Under our current thinking, a State aid program would be evaluated under Section 5(d) (3) in terms of a basic standard which would measure the degree of disparity in revenue or expenditure per pupil among local educational agen

cies in the State. If such disparity was no greater than 20 percent, then the program would be deemed to qualify for the exception and SAFA payments could be taken into account for the affected districts but only in the proportion allowed by the statute. In the calculation of the disparity, allowance would be made for expenditures for children with special educational needs so as not to adversely affect a State aid program which took such needs into account in its distribution of State aid. If the program did not qualify under this so-called "disparity" test, but the State could show that the application of that standard to the program was inequitable because of peculiar circumstances related to expenditures in that State, then the program might, nevertheless, qualify under a set of evaluative criteria which would take into account such matters as the degree of school revenues equalized, whether education expenditures were predominantly a function of school district wealth, and the like. Provision, of course, would be made for administrative determinations and hearings.

In our reflection on this subject, we have been guided by indications in the legislative history that the Section 5(d) (3) exception was not to be "widely used" and that the Commissioner should make "very careful and deliberate determinations" in granting exemptions (H.R. Rept. 93-805, at 42-43). In addition, our views have been refined as a result of comments on our concept both from affected State and local educational agencies and congressonal staff. We will move as quickly as we can to place in the Federal Register a notice of proposed rulemaking which will permit all parties to react formally to our regulatory proposal. At the conclusion of the rulemaking process, we will be in a position to make determinations under Section 5(d) (3), including determinations for those several States which were previously found out of compliance with Section 5(d) (2).

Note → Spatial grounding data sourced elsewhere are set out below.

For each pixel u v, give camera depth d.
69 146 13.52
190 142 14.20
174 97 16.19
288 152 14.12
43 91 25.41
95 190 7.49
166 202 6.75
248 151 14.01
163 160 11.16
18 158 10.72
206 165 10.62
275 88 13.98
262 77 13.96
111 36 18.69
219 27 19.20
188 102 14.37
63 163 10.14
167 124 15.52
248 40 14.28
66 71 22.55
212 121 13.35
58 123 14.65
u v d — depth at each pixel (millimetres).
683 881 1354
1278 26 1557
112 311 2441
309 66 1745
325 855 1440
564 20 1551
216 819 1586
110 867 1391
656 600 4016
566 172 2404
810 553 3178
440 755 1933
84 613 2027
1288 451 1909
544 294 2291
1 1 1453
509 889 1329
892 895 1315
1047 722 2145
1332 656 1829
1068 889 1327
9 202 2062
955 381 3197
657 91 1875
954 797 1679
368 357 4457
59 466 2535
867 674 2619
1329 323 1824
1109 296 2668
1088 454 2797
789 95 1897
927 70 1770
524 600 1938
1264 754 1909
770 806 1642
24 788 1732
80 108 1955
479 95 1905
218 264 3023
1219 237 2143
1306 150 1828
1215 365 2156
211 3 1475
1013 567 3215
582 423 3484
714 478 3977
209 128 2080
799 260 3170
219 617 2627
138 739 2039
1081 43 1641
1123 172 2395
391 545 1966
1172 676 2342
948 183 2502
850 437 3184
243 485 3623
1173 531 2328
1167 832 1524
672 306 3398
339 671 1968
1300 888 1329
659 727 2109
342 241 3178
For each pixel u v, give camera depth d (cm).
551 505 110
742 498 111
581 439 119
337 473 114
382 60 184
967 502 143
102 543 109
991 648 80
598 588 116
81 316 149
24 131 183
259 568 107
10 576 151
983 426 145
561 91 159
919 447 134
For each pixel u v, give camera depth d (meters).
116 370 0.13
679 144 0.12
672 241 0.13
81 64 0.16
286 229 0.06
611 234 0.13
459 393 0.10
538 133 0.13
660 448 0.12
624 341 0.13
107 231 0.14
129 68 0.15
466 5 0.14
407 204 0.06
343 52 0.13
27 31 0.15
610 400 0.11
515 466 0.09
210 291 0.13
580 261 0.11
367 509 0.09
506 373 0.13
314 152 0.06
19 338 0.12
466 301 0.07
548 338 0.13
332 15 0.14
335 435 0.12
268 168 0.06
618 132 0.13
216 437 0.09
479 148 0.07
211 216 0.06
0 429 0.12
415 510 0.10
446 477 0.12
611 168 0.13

PUBLIC LAW 874 IN FISCAL YEAR 1976

A number of other important changes are scheduled to go into effect in FY 1976. These include:

Creation of several subcategories of "A" children;

Exclusion from A and B categories children whose parents are employed outside the State of the school district (but school districts must continue to survey and claim these children for possible eligibility under one of the hold-harmless clauses);

Counting all children who reside on Indian lands in the A category regardless of the employment status of their parents;

Establishment of new subcategories for B children to provide varying local contribution rates for children who reside on Federal property only, those whose parents are employed in the same county as the school district, those employed out of the county but in the same State, and those in the Uniformed Services; Addition of a payment for handicapped children of parents in the Uniformed Services in both A and B categories equal to one and a half times the usual rate if a special program for their educational needs is being provided;

Provision of three tiers for making payments when appropriations are not sufficient to provide full entitlement;

Authorization of payments for low-rent housing children in the first and third tiers but not in the second. Such payments must be used for programs and projects designed to meet the special educational needs of educationally deprived children from low-income families;

Modification and extension of assistance for decreases in Federal activities; New hold-harmless provisions (two of which begin in FY 1975).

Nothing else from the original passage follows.